Für die Arbeit analysierte das Team bei der Taufliege die Verteilung der Proteine, die für die neuronale Erregungsleitung notwendig sind. Die Wissenschaftlerinnen und Wissenschaftler zeigten mithilfe genetischer und mikroskopischer Verfahren, dass die der Weiterleitung zugrunde liegenden ionenleitenden Natrium- und Kaliumkanäle ähnlich wie bei Wirbeltieren in Clustern angeordnet sind. Wie in einer von der Arbeitsgruppe kürzlich publizierten theoretischen Arbeit beschrieben, macht die lokale Anhäufung von Ionenkanälen eine strikte räumliche Trennung von einzelnen Axonen, den Fortsätzen der Nervenzellen, erforderlich. Dies ist bei Wirbeltieren durch das gliale Myelin gewährleistet. Die Gruppe belegte, dass auch in Drosophila myelinähnliche Strukturen um Axone, nahe der die Ionenkanäle tragenden Plasmamembranbereiche, gebildet werden. Wie bei Wirbeltieren wird das Myelin durch spezifische Gliazellen gebildet und ist eine Voraussetzung für eine schnelle und genaue Erregungsleitung.

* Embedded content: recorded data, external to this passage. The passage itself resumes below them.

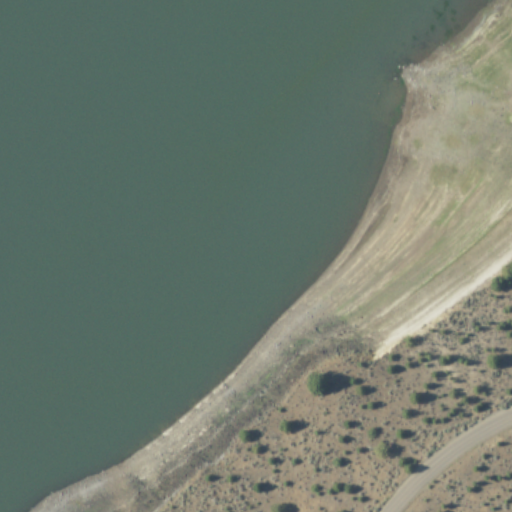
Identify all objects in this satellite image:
road: (450, 459)
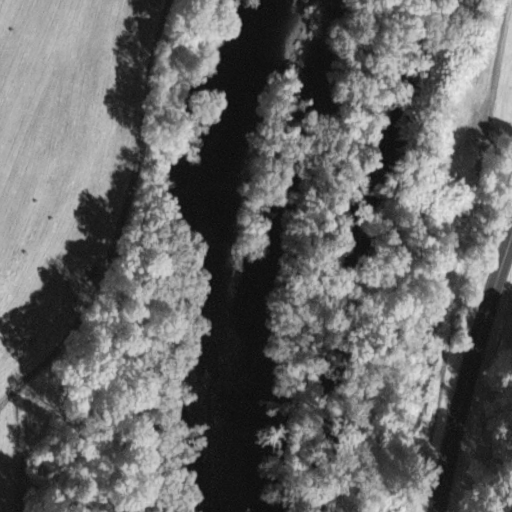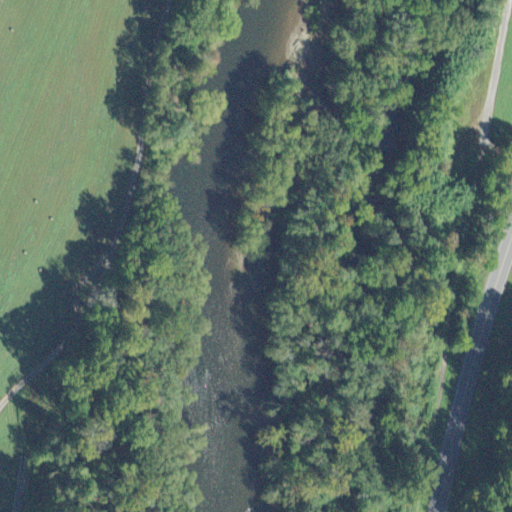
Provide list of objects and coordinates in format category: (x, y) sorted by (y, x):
river: (188, 251)
road: (472, 376)
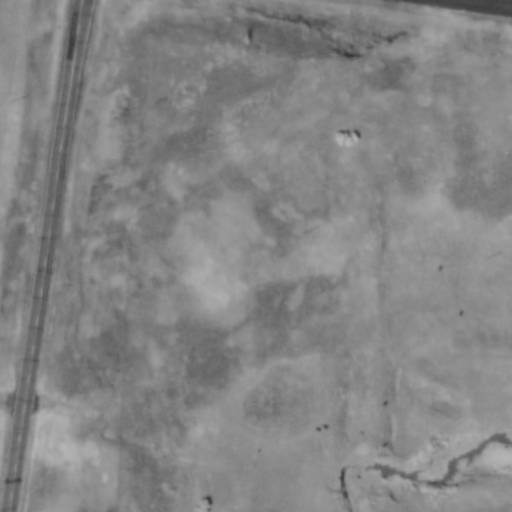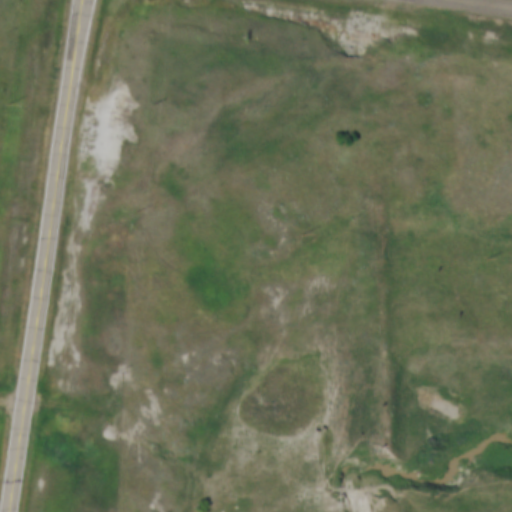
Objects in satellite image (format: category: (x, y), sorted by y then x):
road: (476, 4)
road: (44, 255)
road: (12, 397)
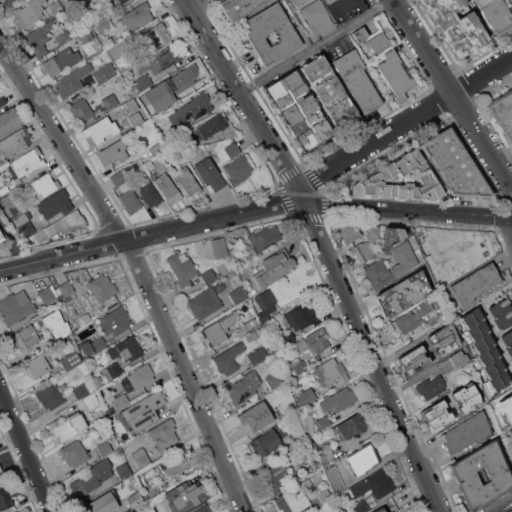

„Wir haben sowohl die dezidierte Organisation der spannungsregulierten Kanäle als auch den Aufbau myelinähnlicher Strukturen erstmals für Drosophila beschrieben“, betont Christian Klämbt. „Zusätzlich konnten wir zeigen, dass Gliazellen die genetische Aktivität und die Positionierung von neuronalen Ionenkanälen steuern.“ Die von den Forschern beschriebenen Ähnlichkeiten zwischen Wirbeltieren und den Taufliegen weisen darauf hin, dass das Vorkommen von Ionenkanal-Clustern gepaart mit einer verstärkten Isolierung ein grundlegendes Konzept in elektrischer Informationsleitung ist.

Die Arbeit hilft nicht nur, die Evolution von Myelin nachzuvollziehen, sondern wird es auch erlauben, die Biologie der Myelin-Bildung und -Regeneration genauer zu erforschen. Dies ist vor dem Hintergrund neurodegenerativer Erkrankungen wie Multipler Sklerose von großer Bedeutung. Bei der Therapie wird dabei bislang der Fokus auf die Unterdrückung der Entzündungsreaktion gelegt und die Förderung einer effektiven Re-Myelinisierung ist bisher nicht möglich. „Unsere Erkenntnisse werden daher auch dazu beitragen, Wege zu alternative Therapieformen beispielsweise für Multiple Sklerose aufzudecken“, sagt Christian Klämbt.

Für ihre Untersuchungen setzten die Forscher Methoden der molekularen Genetik in Kombination mit verschiedenen modernen bildgebenden Verfahren ein. Dazu zählt die neuartige elektronenmikroskopische Darstellung von markierten Proteinen und besonders hochauflösende konfokale Mikroskopie.